• 本文
_ _ _ _
玉森裕太出演、TBS系 金曜ドラマ リバースの原作になった、湊かなえさんのリバースを読了。

 

※ネタバレ感想注意※

あくまで、「原作を読む気は無いんだけど原作の結末を知りたいな…」「ドラマと原作の違いが知りたい(>_<)」という方は読んでいただいて構わないと思います…

 

ドラマでどんな結末を迎えるか私もさっぱり予想が付かない。

 

 

 

 

リバース (講談社文庫)

リバース (講談社文庫)

 

 

完全に玉ちゃんのドラマ出演をきっかけに読んだ。だけど何これ……面白すぎる……

 

金曜ドラマ『リバース』|TBSテレビ

 

ドラマとほぼ同時進行で第3章までは行ったんだけど、後半の怒涛さと結末への興味から一足先に犯人を突き止めてしまった…。

 

 

前半のドラマとのリンクぶりは見事。ドラマキャストを知り、見て、からの読書の想像の容易さは楽しく、いつものこと。素晴らしくあさみんがかっこいい!!!あさみーん!!!原作ではあさみんは社会の先生。そして女子生徒からのちやほやは無し。同僚の女性教師から少し気になる存在程度で扱われているけどそれくらい。
_ _ _ _
• 掲載一覧
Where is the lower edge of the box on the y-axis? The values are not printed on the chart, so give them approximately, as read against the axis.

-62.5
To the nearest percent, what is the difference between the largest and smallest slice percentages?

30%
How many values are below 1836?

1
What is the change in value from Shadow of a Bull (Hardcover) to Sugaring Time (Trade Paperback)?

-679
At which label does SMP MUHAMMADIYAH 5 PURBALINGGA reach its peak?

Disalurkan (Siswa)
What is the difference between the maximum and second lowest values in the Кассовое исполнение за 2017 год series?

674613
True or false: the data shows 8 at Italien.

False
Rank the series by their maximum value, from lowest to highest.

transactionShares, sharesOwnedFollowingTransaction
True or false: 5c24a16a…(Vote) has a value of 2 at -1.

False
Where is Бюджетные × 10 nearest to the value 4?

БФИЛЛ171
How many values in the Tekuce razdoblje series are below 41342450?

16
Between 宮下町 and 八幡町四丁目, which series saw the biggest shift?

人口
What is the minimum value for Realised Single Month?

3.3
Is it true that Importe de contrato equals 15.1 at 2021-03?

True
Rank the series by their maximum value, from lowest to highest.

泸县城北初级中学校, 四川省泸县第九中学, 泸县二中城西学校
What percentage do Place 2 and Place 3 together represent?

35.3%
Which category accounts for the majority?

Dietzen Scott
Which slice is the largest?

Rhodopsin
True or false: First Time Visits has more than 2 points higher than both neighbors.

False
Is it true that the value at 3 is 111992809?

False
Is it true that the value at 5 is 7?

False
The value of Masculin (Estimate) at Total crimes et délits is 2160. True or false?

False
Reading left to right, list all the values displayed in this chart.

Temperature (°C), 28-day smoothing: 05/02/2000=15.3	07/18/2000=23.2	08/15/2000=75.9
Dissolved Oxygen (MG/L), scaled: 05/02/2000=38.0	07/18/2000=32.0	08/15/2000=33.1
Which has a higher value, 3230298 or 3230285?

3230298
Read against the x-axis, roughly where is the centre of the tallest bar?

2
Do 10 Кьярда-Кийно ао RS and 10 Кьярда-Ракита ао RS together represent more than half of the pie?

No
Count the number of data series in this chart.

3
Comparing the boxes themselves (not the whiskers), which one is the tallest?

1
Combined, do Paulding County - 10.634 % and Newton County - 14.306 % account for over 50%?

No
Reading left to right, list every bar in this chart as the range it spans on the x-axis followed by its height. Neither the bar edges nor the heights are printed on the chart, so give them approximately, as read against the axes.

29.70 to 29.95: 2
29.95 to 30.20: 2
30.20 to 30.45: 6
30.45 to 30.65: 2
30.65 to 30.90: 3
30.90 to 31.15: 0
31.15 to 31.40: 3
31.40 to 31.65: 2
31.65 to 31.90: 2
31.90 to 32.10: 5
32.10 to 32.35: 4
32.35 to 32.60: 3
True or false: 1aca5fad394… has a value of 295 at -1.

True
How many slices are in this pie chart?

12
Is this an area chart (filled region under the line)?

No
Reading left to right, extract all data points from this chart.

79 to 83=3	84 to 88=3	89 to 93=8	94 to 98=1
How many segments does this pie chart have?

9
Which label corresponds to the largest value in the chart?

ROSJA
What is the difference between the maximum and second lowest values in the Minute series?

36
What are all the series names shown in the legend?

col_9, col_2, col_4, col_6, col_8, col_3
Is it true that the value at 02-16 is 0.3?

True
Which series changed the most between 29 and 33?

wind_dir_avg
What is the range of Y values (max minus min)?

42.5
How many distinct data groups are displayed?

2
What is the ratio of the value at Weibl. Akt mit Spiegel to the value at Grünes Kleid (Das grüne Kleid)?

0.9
_ _ _ _
• 読解の応用
A - 本文から、「金曜ドラマ『リバース』|TBSテレビ」という語句を含む箇所に始まり「扱われているけどそれくらい。」で終わる部分を、一字も変えずに書き出しなさい。
B - 本文に基づいて、次の問いに答えなさい。
(i) 筆者が原作を読んだきっかけは何か。
(ii) 筆者はドラマとほぼ同時進行で第何章まで読み進めたか。
(iii) 原作では、あさみんは何の教科の先生か。
C - 本文の内容を二文で要約しなさい。

• 例題の解答
A -
金曜ドラマ『リバース』|TBSテレビ

 

ドラマとほぼ同時進行で第3章までは行ったんだけど、後半の怒涛さと結末への興味から一足先に犯人を突き止めてしまった…。

 

 

前半のドラマとのリンクぶりは見事。ドラマキャストを知り、見て、からの読書の想像の容易さは楽しく、いつものこと。素晴らしくあさみんがかっこいい!!!あさみーん!!!原作ではあさみんは社会の先生。そして女子生徒からのちやほやは無し。同僚の女性教師から少し気になる存在程度で扱われているけどそれくらい。

B -
(i) 玉ちゃん(玉森裕太)のドラマ出演
(ii) 第3章
(iii) 社会

C - 筆者は、玉森裕太出演のTBS系金曜ドラマ「リバース」をきっかけに、その原作である湊かなえさんの『リバース』を読み、とても面白いと感じた。ドラマとほぼ同時進行で第3章まで読んだ後、結末への興味から先に犯人を突き止めてしまい、原作ではあさみんが社会の先生で女子生徒からちやほやされていないことにも触れている。